### YOUR GOAL
Answer these from the text on instrument analysis of steel, slag and raw materials:
(a) Which kinds of samples does it list for elemental analysis?
(b) What range of concentrations does it say instrument analysis covers?
(c) Besides control during steelmaking, what reason does it give for why the analysis of steel, slag and raw materials matters?

Instrument Analysis of Steel, Slag and Raw Materials
Instrument Analysis of Steel, Slag and Raw Materials
Instrument analysis is widely used for the qualitative and quantitative elemental analysis of raw materials, iron (hot metal), steel, slag, refractories, and sludges samples. Compared to the wet analysis, the advantage of instrument analysis is that it is cost effective and multi elemental besides being very fast. The worries caused by interfering elements in the wet chemical analysis are eliminated. Instrument analysis avoids the need of waiting several hours for certain elements, which is a necessity when the wet chemical methods are employed.
Furthermore, instrument analysis provides a fairly uniform detection limit across a large list of elements or compounds and is applicable to a wide range of concentrations, ranging from 100 % to few parts per million (ppm). The instrumental methods are reproducible with lesser scope of human error because of lesser human intervention. They are rugged, reliable and accurate with the accuracy depends upon the calibration and the standards used for the calibration.
The analysis of steel, slag and raw materials is important and essential not only during steel making process for the purpose of control but also for the large number of samples needed to be analyzed for various other purposes. The information from an analysis is useful for various purposes, such as the inspection of raw materials, intermediate product and end product, environmental assessment, process control, failure analysis, quality control of the products and for the purpose of research and development.

### DATA SECTION

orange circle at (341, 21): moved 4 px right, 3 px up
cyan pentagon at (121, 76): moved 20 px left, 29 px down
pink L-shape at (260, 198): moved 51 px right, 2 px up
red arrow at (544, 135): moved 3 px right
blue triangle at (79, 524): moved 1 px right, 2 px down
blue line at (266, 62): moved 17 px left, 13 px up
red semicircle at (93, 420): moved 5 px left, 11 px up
* * *
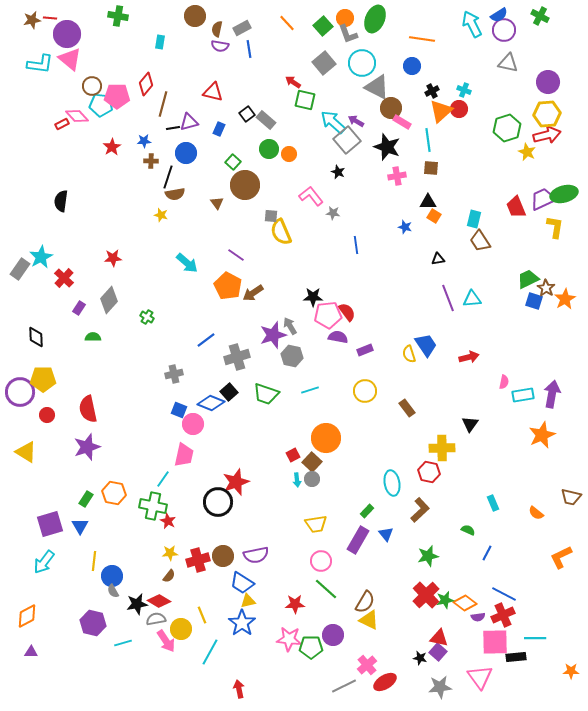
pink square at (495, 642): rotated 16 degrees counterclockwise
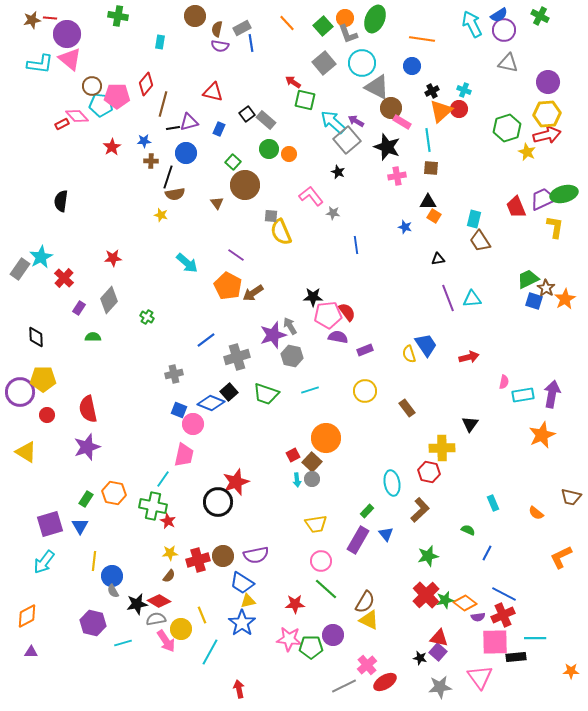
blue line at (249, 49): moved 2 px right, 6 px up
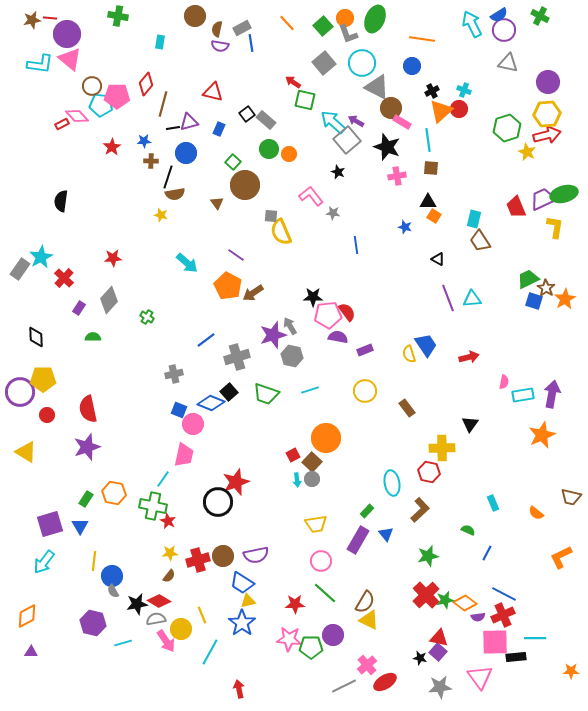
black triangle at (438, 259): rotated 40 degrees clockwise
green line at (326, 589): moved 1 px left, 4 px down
...
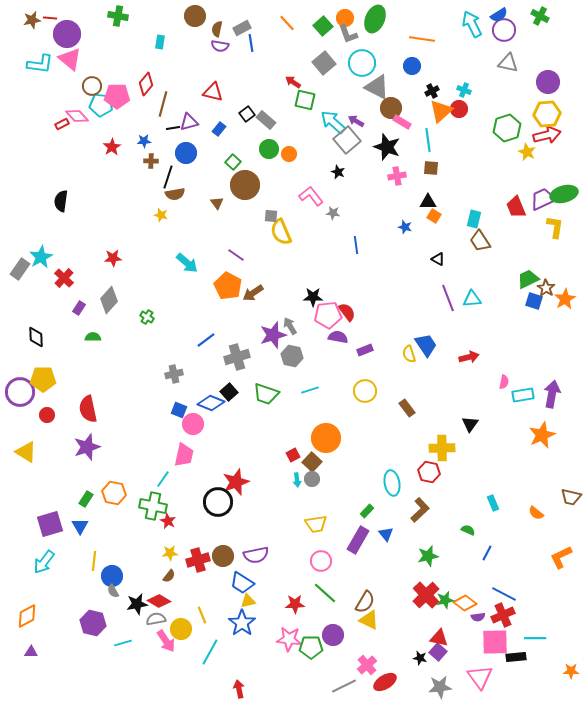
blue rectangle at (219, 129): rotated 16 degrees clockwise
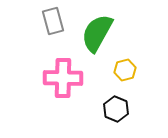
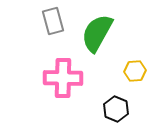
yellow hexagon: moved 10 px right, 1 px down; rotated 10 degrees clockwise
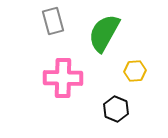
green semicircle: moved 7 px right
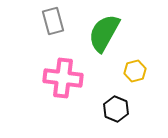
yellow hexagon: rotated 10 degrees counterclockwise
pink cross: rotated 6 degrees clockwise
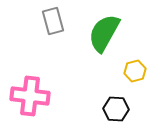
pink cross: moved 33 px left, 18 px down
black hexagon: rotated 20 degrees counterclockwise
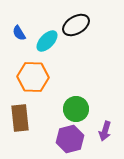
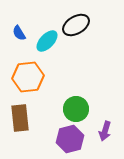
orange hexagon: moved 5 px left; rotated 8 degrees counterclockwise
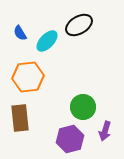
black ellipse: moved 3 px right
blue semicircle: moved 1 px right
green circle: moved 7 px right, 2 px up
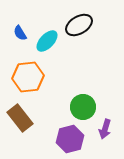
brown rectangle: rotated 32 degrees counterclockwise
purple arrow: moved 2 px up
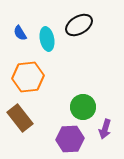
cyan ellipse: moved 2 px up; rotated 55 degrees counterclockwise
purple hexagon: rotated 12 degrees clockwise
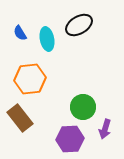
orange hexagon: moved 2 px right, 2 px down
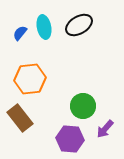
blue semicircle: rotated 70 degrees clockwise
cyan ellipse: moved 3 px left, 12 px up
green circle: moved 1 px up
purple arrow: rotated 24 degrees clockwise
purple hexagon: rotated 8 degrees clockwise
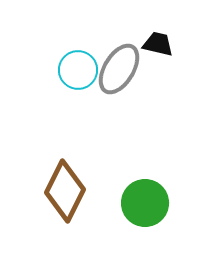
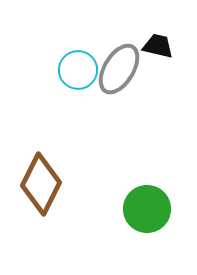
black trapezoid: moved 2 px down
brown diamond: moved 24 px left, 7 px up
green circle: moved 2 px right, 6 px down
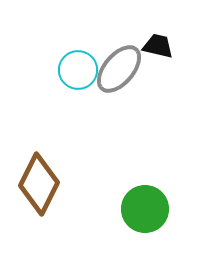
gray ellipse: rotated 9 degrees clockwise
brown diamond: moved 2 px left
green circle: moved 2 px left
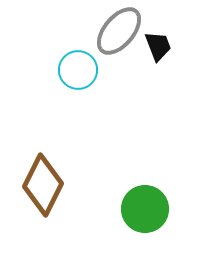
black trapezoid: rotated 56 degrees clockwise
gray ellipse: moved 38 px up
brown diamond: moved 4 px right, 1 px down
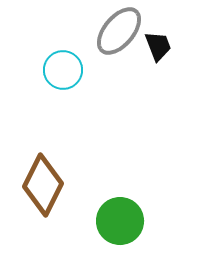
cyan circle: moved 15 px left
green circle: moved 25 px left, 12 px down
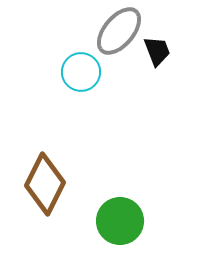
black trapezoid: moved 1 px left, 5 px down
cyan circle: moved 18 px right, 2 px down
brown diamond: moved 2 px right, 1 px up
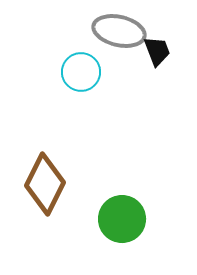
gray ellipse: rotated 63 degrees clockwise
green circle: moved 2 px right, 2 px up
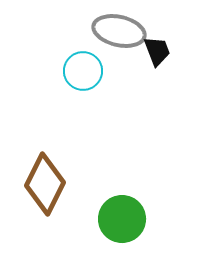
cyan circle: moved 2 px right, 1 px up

### ANSWER BELOW
(a) Raw materials, iron (hot metal), steel, slag, refractories, and sludges.
(b) From 100% down to a few parts per million (ppm).
(c) The large number of samples that need to be analyzed for various other purposes.